Initiating antidepressant treatment is a shared decision between patients and clinicians, better guided recently by the accumulated evidence from a plethora of randomized controlled trials [8, 9]. Antidepressants have differing side effect profiles and quasi-distinct neurochemical mechanisms of actions. Because of these differences, clinicians are advised to recommend specific drugs based on the patient’s predominant or most troubling symptoms (e.g., psychosis), severity of symptoms, atypical features, possibility of overdosing, and concurrent medical problems [8]. Patients may also have particular preferences and wishes regarding the tolerability of specific side effects. Yet, these preferences are notably complicated by direct-to-consumer marketing, which can influence patients to request medications that are less well studied, more expensive, and potentially inappropriate [10]. Moreover, some ideal decisions are not achievable due to inequities in access to healthcare and health insurance—would we consider a clinician to have chosen incorrectly for prescribing a more affordable medication?

To the contrary, consider accuracy in the context of diagnosis. A diagnosis is generally made according to the presence of signs, symptoms, and other biomarkers that indicate the presence of a medical condition. Patient preferences are not central to determining a diagnosis as they are for making treatment decisions. In this case, clinician accuracy is scored on their ability to detect the true presence of a disease just as it would be for an ML model.

It is particularly interesting that Jacobs et al. [3] found that feature-based explanations with incorrect predictions were more compelling than heuristic-based explanations and placebo.
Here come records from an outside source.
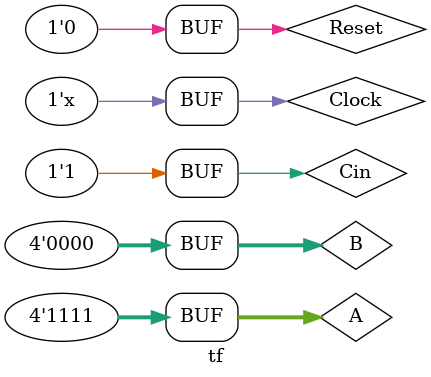
<source format=v>
module tf;

	// Inputs
	reg [3:0] A;
	reg [3:0] B;
	reg Cin;
	reg Clock;
	reg Reset;

	// Outputs
	wire [3:0] Sum;
	wire Cout;

	// Instantiate the Unit Under Test (UUT)
	PipelinedRCA uut (
		.A(A), 
		.B(B), 
		.Cin(Cin), 
		.Sum(Sum), 
		.Cout(Cout), 
		.Clock(Clock), 
		.Reset(Reset)
	);

	initial begin
		// Initialize Inputs
		Clock = 0;
		Reset = 0;
		
		
		A = 3; B = 4; Cin = 0; #10;
    A = 5; B = 7; Cin = 0; #10;
    A = 1; B = 9; Cin = 0; #10;
    A = 11; B = 2; Cin = 0; #10;
    A = 7; B = 6; Cin = 0; #10;
		A = 15; B = 0; Cin = 1; #10;
		
	end
		always #5 Clock=~Clock; 
endmodule

</source>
Clinicians, as noted, make judgements integrating medical evidence with patient-level factors to identify options in the patient’s best interests. The extent to which ML models appear to do the same may increase the perception that the model is not just operationalizing a single value (dropout risk), but instead is replicating the whole clinical decision-making process. By being very clear on which values are operationalized by the ML model and considering them as distinct from values underpinning clinical judgment, we can move toward complementary—rather than competitive—conceptualizations of ML-inclusive decision-making.

A hint that this may be happening is in Jacobs and et al. particularly intriguing finding that clinicians with the most knowledge about ML relied on it less but were more confident and ranked it more useful than their less-experienced peers [3]. Perhaps in recognizing the operationalization of one value (dropout risk) as but one axis informing decision-making, they can appreciate the information supplied by the model while not allowing it to subsume the larger clinical goal (to help the patient).

Guided by moral commitments to patient autonomy and best interests, clinical decision-making incorporates medical evidence as but one factor in a larger picture in which accuracy is but one metric. ML contributes to the evidence base by operationalizing a particular axis of decision-making. The key to preventing over-reliance is perhaps not in providing explanations, but in compartmentalizing these axes with clinicians accountable for the moral goal not of accuracy, but of helping patients.